Summer 2023 Hottest On Record

This year’s Summer was the hottest on records, according to scientists at NASA’s Goddard Institute of Space Studies (GISS) in New York.

The months of June, July, and August combined were 0.41 degrees Fahrenheit (0.23 degrees Celsius) warmer than any other summer in NASA’s record, the U.S. space agency said in a press release.

August alone was 2.2 F (1.2 C) warmer than the average summer. June through August is considered meteorological summer in the Northern Hemisphere.

The new alarming data comes as unprecedented levels of heat sweeping across many parts of the world.

The apparent effects of climate change is exacerbating deadly wildfires in Canada and Hawaii, and producing searing heat waves in South America, Japan, Europe, and the U.S., while likely contributing to severe rainfall in Italy, Greece, and Central Europe.

“Summer 2023’s record-setting temperatures aren’t just a set of numbers – they result in dire real-world consequences. From sweltering temperatures in Arizona and across the country, to wildfires across Canada, and extreme flooding in Europe and Asia, extreme weather is threatening lives and livelihoods around the world,” said NASA Administrator Bill Nelson.

“Exceptionally high sea surface temperatures, fueled in part by the return of El Niño, were largely responsible for the summer’s record warmth,” according to Josh Willis, climate scientist and oceanographer at NASA’s Jet Propulsion Laboratory in Southern California.

Willis and other scientists expect to see the biggest impacts of El Nino in February, March, and April 2024.

El Nino is a natural climate phenomenon characterized by warmer than normal sea surface temperatures and higher sea levels in the central and eastern tropical Pacific Ocean.

The record-setting summer of 2023 continues a long-term trend of warming.

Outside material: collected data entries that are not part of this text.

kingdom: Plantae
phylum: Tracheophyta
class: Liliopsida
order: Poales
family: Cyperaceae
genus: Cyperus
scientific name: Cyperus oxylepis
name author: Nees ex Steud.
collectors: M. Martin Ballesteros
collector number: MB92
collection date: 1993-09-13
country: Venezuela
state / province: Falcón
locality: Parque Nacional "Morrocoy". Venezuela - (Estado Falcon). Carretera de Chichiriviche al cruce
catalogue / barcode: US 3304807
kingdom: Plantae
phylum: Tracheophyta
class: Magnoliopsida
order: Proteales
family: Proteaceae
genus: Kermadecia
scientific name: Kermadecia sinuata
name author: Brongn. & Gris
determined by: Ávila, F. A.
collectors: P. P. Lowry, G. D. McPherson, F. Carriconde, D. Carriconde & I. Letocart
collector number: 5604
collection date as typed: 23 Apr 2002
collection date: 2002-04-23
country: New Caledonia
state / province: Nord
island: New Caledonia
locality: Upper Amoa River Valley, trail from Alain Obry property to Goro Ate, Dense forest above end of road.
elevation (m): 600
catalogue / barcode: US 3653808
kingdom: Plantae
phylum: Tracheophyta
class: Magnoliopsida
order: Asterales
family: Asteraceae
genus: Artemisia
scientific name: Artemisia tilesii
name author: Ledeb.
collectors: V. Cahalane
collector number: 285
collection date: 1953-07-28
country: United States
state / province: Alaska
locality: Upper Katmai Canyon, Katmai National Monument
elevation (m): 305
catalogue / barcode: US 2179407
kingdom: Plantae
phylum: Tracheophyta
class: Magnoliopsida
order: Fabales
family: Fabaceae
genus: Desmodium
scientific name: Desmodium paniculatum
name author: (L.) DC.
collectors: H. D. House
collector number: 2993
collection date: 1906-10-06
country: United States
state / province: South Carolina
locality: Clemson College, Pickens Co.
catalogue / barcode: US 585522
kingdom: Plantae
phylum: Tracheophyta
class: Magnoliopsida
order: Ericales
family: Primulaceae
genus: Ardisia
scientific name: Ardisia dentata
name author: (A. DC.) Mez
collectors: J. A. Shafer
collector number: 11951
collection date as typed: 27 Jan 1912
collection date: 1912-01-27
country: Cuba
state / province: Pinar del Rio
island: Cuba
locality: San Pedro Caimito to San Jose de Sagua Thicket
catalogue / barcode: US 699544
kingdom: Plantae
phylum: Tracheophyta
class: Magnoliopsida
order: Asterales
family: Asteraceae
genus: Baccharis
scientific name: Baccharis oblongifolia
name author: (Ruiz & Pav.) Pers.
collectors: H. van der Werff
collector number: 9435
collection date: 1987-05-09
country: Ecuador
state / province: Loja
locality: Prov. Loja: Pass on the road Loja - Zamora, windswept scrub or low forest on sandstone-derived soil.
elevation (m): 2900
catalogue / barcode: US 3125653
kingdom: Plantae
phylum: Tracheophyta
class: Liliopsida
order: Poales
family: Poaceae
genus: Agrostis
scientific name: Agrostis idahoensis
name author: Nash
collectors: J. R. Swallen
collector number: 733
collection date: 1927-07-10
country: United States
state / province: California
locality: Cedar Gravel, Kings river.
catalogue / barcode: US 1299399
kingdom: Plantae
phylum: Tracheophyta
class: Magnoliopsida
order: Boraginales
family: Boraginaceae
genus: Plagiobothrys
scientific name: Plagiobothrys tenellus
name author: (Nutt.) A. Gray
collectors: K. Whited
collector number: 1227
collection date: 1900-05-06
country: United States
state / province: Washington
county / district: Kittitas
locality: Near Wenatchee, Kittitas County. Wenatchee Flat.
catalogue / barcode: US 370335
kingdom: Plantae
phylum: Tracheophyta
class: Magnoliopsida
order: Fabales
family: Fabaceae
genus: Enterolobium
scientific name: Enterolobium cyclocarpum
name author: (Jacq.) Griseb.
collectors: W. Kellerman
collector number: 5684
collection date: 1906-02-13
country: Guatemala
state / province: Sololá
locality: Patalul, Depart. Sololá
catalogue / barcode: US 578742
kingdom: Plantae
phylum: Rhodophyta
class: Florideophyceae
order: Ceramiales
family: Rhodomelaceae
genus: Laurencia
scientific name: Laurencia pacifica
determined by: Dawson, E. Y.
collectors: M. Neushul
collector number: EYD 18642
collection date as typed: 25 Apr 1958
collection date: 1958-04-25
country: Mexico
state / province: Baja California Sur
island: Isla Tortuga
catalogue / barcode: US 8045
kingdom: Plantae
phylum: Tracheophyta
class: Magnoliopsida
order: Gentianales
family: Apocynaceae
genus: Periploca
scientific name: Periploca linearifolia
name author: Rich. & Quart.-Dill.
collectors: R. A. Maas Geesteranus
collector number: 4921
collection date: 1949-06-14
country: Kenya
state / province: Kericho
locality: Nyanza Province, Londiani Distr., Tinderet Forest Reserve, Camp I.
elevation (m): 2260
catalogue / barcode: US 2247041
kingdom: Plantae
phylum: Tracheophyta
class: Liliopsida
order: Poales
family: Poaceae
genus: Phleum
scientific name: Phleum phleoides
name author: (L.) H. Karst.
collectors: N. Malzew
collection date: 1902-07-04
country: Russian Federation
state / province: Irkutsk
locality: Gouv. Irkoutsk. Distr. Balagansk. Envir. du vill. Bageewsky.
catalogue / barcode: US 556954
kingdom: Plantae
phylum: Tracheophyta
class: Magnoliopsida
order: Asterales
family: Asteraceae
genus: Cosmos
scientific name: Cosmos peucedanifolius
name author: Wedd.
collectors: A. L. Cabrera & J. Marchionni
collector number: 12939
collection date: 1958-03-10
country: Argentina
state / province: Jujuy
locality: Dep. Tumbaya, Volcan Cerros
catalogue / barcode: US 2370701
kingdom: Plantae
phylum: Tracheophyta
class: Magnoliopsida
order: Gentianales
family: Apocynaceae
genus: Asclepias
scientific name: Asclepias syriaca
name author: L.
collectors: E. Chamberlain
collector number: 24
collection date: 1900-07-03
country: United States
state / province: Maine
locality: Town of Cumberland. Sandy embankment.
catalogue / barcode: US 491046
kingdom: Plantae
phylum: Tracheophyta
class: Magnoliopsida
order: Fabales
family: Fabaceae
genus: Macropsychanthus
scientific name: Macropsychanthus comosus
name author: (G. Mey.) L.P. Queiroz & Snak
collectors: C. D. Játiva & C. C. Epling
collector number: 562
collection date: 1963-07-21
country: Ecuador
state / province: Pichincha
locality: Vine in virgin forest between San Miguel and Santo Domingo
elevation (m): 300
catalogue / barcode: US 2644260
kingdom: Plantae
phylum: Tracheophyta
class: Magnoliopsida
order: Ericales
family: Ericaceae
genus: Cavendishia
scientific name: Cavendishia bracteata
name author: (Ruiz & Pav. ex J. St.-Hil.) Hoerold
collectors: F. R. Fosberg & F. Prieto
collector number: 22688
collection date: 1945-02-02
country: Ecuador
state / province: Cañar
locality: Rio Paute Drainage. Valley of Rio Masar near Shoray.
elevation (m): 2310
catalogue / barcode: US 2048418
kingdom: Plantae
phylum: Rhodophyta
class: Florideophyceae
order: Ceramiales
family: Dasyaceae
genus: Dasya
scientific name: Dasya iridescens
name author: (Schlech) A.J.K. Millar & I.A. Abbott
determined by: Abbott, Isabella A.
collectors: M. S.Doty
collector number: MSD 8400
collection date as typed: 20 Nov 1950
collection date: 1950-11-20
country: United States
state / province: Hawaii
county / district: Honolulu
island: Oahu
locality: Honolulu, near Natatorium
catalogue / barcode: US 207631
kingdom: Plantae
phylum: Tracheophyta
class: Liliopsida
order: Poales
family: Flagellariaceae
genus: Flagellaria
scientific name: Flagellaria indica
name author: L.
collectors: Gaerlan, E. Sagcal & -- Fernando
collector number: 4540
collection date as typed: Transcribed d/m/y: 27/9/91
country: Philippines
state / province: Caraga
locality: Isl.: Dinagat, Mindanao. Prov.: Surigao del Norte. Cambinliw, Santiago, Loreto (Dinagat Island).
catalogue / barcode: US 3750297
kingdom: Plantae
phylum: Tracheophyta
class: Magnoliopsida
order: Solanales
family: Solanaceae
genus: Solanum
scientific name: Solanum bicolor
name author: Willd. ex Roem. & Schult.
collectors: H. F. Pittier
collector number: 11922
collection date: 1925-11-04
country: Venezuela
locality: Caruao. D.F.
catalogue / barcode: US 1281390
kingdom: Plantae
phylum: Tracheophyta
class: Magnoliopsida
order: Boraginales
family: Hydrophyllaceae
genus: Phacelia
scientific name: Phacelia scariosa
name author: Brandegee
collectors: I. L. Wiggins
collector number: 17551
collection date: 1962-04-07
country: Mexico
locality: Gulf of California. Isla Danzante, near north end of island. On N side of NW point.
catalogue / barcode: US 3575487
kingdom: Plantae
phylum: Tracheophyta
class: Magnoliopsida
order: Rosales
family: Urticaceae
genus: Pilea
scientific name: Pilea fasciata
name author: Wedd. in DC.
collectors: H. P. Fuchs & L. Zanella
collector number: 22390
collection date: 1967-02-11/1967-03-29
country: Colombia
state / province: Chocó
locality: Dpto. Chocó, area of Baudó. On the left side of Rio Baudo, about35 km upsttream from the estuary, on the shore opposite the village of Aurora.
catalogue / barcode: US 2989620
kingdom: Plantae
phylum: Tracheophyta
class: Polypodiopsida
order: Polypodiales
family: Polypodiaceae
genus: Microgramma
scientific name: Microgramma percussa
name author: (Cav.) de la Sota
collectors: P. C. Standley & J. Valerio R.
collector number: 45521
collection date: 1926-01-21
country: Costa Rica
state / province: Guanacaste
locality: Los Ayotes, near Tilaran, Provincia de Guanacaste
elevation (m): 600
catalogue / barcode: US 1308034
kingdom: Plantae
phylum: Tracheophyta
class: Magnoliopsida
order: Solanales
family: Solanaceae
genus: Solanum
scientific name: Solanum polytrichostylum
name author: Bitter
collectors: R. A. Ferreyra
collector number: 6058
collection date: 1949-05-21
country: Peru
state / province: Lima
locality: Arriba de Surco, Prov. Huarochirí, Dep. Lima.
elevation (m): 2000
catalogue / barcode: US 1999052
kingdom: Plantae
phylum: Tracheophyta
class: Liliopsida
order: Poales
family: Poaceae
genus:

Scientific observations and analyses made over decades by NASA, National Oceanic and Atmospheric Administration (NOAA), and other international institutions have shown this warming has been driven primarily by human-caused greenhouse gas emissions. At the same time, natural El Niño events in the Pacific pump extra warmth into the global atmosphere and often correlate with the warmest years on record.